Perhaps an Old Testament scholar can help describe what was to take place and whether this passage is relevant to the Baptist argument.
Renwick,
As I’ve been pointing out for a long time, two of the most important images for understanding baptism are the flood and the Red Sea. In both cases the only people who were immersed were those not being saved from divine wrath.
There many examples of effusion in Scripture as a model for baptism but, as I mentioned to Gary, the most powerful for me is Exodus 24. The Israelites were not immersed in the blood but sprinkled by the use of a hyssop branch and I rather think that only first few rows at that but the were all ritually included in the act.
Most of the argument for immersion is based on assumption about what must have happened but as far as I can tell the early post-apostolic practice was not to immerse but to effuse. The baptismal candidates stood in the shallow, broad baptismal fonts. The fonts grew higher and smaller over the centuries but there’s little unequivocal evidence for immersion in early Christian practice.
It was widely held for a long time that βαπτιζω signals “dip, immerse.” Calvin says it as did other Reformation figures but I think we know better now. We have access to sources and data that they did not in the 16th century.
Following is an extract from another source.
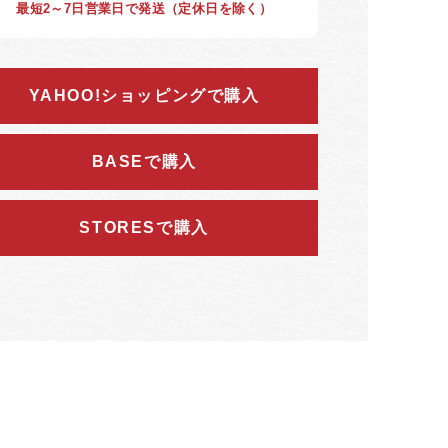
最短2～7日営業日で発送（定休日を除く）
YAHOO!ショッピングで購入
BASEで購入
STORESで購入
For me Ex 24 is close to being definitive. I understand the Baptist appeal to rabbinical practice but it seems to me that 1) rabbinical practice also included sprinkling/effusion and that biblical practice doesn’t support immersion (and neither does the Didache).
I’m told that Cary is an Anglican. Am I wrong in thinking that?
He’s retired now, but his faculty page used to say “His favorite theologian is Martin Luther, which means he feels quite comfortable in a high-church Anglican congregation where they love both Word and Sacrament.”
Thank you Marshall.
The BCP requires that the child be dipped into the water, unless the parents testify that s/he is ‘weak’, when pouring is permitted. Mediaeval fonts are big. I haven’t been to a lot of Anglican baptisms, but I have never even heard of a baby being immersed in present day practice. But it’s in the book.
Thank you Allan. I didn’t know that.